Ein besonderes Anliegen ist mir das Thema Frauenförderung. Im HFV läuft auch gerade ein Leadership-Programm für Frauen. Wir müssen den Frauen eine Plattform zum Austausch und zur Netzwerkbildung geben und das Handwerkszeug, um in der Vereinsarbeit Führungspositionen einnehmen zu können. Was nicht heißt, dass wir nicht schon solche Frauen hätten. Zum Beispiel Kathrin Behn, die jetzt als Vizepräsidentin kandidiert. Viele Frauen bereichern schon die Hamburger Vereinsarbeit ungemein. Es sollen noch mehr werden. Auf eine Quotierung arbeiten wir allerdings nicht hin. Die Themen Organisation des Spielbetriebs mit immerhin 3100 Mannschaften und die Ausbildung von Trainern und Betreuern sind darüber hinaus ebenso dauerhaft wichtige Aufgaben wie die Ausübung unserer sozialen und gesellschaftlichen Verantwortung durch Projekte wie zum Beispiel „Kicking Girls“.

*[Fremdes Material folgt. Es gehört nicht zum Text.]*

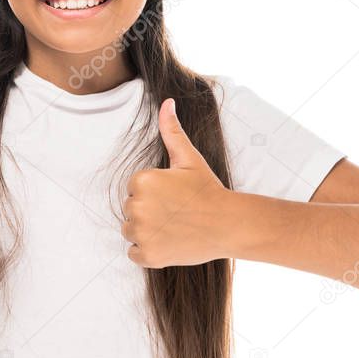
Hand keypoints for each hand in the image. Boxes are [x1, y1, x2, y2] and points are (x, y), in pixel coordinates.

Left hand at [121, 98, 233, 267]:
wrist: (228, 224)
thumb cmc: (207, 190)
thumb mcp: (188, 158)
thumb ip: (171, 130)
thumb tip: (167, 101)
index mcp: (141, 181)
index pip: (134, 188)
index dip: (155, 192)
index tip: (174, 195)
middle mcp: (136, 206)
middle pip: (131, 209)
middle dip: (149, 211)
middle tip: (176, 212)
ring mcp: (141, 233)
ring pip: (130, 230)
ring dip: (146, 231)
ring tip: (172, 226)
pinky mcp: (148, 255)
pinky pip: (134, 253)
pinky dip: (148, 251)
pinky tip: (168, 242)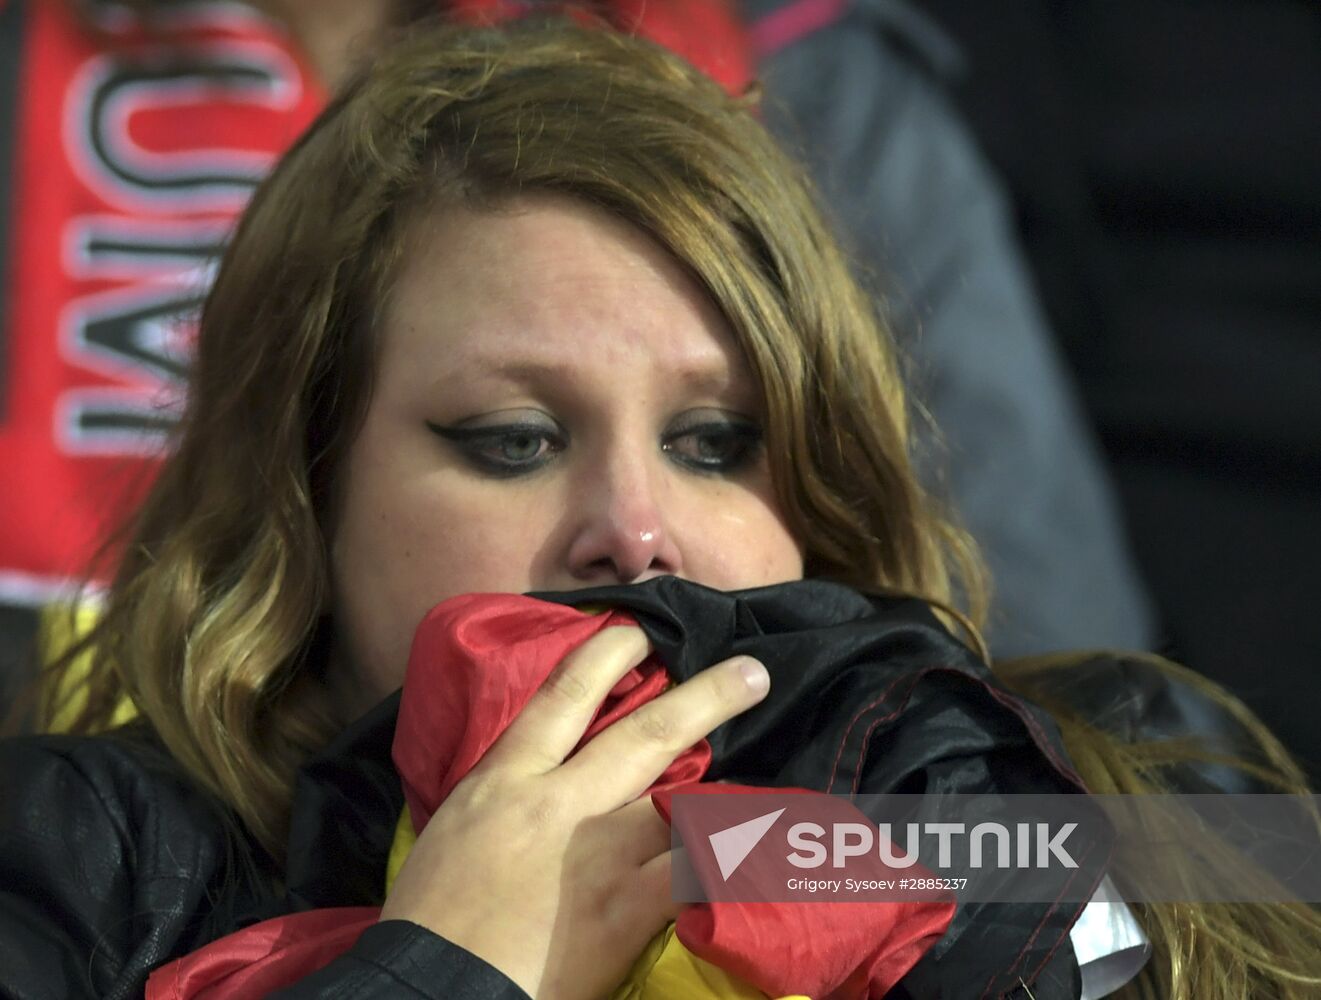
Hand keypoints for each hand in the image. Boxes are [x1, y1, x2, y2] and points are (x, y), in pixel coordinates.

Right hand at [378, 626, 769, 999]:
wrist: (430, 988)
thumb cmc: (429, 918)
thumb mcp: (451, 831)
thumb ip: (499, 794)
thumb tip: (533, 774)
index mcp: (506, 778)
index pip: (565, 695)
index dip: (609, 653)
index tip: (642, 630)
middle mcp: (559, 803)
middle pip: (644, 733)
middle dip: (703, 697)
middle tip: (750, 672)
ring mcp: (598, 854)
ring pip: (679, 801)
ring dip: (730, 788)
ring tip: (779, 781)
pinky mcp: (623, 909)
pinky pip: (691, 872)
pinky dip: (724, 861)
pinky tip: (760, 852)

Glauben Sie, dass die Politik die Sportplätze wieder schließt?

Ich glaube nicht an einen erneuten Lockdown. Jeder und jede hatte nun ein Impfangebot. Ich sehe kaum eine Grundlage, die Freiheitsrechte der Bürgerinnen und Bürger nun erneut massiv einzuschränken. Freiluftsport war übrigens nie ein Treiber der Pandemie. Dazu gibt es viele wissenschaftliche Untersuchungen. Sollte die Diskussion tatsächlich aufkommen, ist es wichtig, dass alle Kinder und Jugendlichen bis 18 Jahren auf jeden Fall weiter Sport treiben dürfen. Die körperlichen und psychischen Langzeitfolgen sind viel zu gravierend, als dass wir ihnen als den Schwächsten in unserer Gesellschaft noch einmal ein Sportverbot im Verein auferlegen dürfen.